5 Responses to ““FISA, the NSA, and America’s Secret Court System,” By Ben O’Neill”

  1. gabe

    Another interesting essay!

    You are quite correct with respect to *Star Chamber* like proceedings.

    Yet, at root, there is still the issue of threats to the nation with which we should contend. How do we accomplish this? At its inception, the FISA Court was intended by its creators to provide some protections against the abuses you to which you allude. Yes, *capture* has occurred – as one would expect given political (and i include the judiciary in this) actors desire to remain in, or accrue some measure of power and influence unto themselves.

    So let us provide a Madisonian counterpoint. Something along the line of a Public Defender (or I.G.) answerable to no one, yes no one, serving for a limited time and whose sole responsibility is to argue against the issuance of such warrants. Performance would be measured by an outside body of individuals who would review only statistical measures of issue vs. non-issue of warrants.

    Somehow there must be a counter to the *capture* process while allowing for legitimate warranted surveillance.
    Any thoughts, anyone?

    • Peter Haworth


      Your suggestion about a public defender role is interesting, but I am not sure how it could become operational. What are your thoughts on this? I seem to recall seeing that there was something like this in the Senate’s Leahy Bill for FISA reform. Is this correct? Also, what are your thoughts about proposals to make send review and approval of new surveillance programs to Congress, rather than the “captured” FISC. See the links to Lawfare posts in the Editorial note. I think the current legislation in the pipeline adds a defender-like role, makes other reforms, but continues the FISC’s functioning as a quasi law-making court. The FISC is virtually an independent and alternative court system, albeit the Klayman case suggests that the federal judiciary can intervene to review constitutional errors.

      • gabe


        reading the end-note cites is even more disturbing and convinces me that there MUST be a counterbalance to the captive system currently in operation. I forget which cite notes the need for an Adversarial system. I would certainly agree. Of course, the difficulty is to put in place a mechanism, as well as appropriately skilled and reasonable personnel, such that true security concerns WILL NOT be jeopardized while preventing the sort of rampant and extensive abuse which has blossomed under the current system.

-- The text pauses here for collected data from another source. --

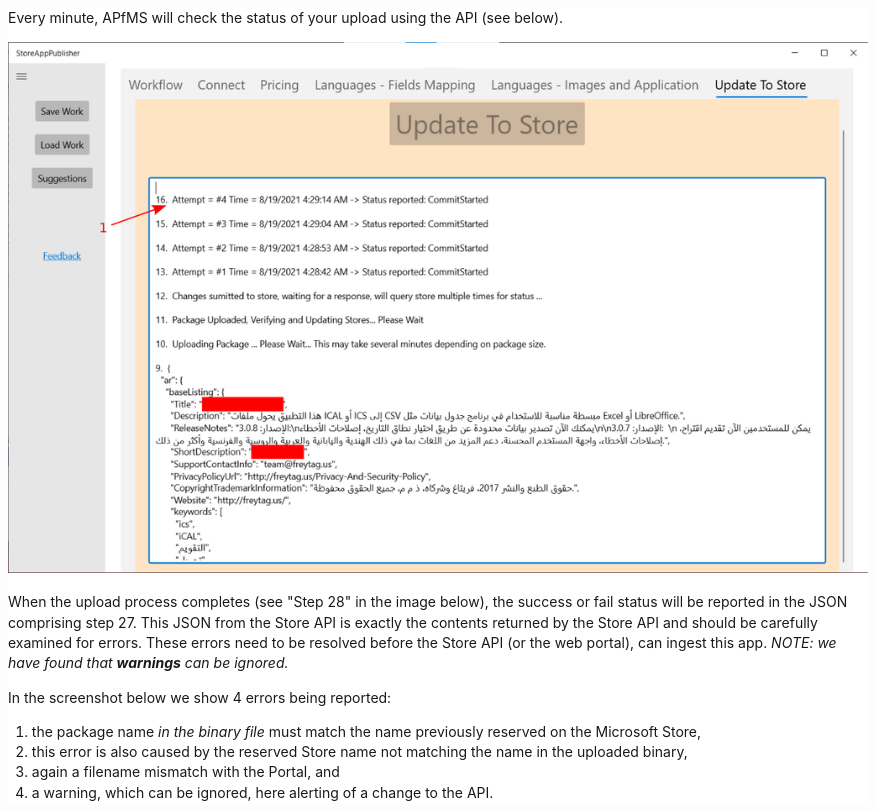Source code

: Every minute, APfMS will check the status of your upload using the API (see below).  

![APfMS_UpdateToStoreTab_4.7.5](/AppPublisherForMicrosoftStore/Assets/HOWTO/APfMS_UpdateToStoreTab_4.7.5.png)

When the upload process completes (see "Step 28" in the image below), the success or fail status will be reported in the JSON comprising step 27.  This JSON from the Store API is exactly the contents returned by the Store API and should be carefully examined for errors.  These errors need to be resolved before the Store API (or the web portal), can ingest this app.  *NOTE: we have found that __warnings__ can be ignored.*  

In the screenshot below we show 4 errors being reported:

1.	the package name *in the binary file* must match the name previously reserved on the Microsoft Store,
2.	this error is also caused by the reserved Store name not matching the name in the uploaded binary,
3.	again a filename mismatch with the Portal, and
4.	a warning, which can be ignored, here alerting of a change to the API.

        Here we run into a problem. One of the suggestions I read seemed to indicated that the Congress should be tasked with reviewing all these warrant requests or exercising some oversight. MY concern is that a) the Congress, as evidenced by the cozy relationships of Armed Services, Intelligence and other Congressional Committee and their “subject” Executive agencies, would soon comport like the “good old boys club” that they have traditionally been, and b) that the sheer volume of review required would once again *compel* (yeah, right) the Congress to outsource the problem to another soon to be *captured* sub- agency.

        I would think our best approach would be something on the order of, say former Justice Roberts (quoted above) approach that some credible outside group be tasked (and compensated by the taxpayer, free from Executive or even congressional budget manipulations) with the role of Adversary. As I am neither an academic nor an active military / intelligence actor, I can not name any specific group or person.
        In any event, freedom from both capture and coercion (budgetary and career wise) would be essential. What role for oversight of the Adversary might be assigned to the Congress (probably not workable) or an INDEPENDENT I.G. while unclear is probably capable of resolution.

        Anyway, just some thoughts. Again, I want to be clear that we must protect both essential intelligence operations AND constitutional protections of American citizens. I do not think that noted NGO’s like ACLU, etc will adequately balance both.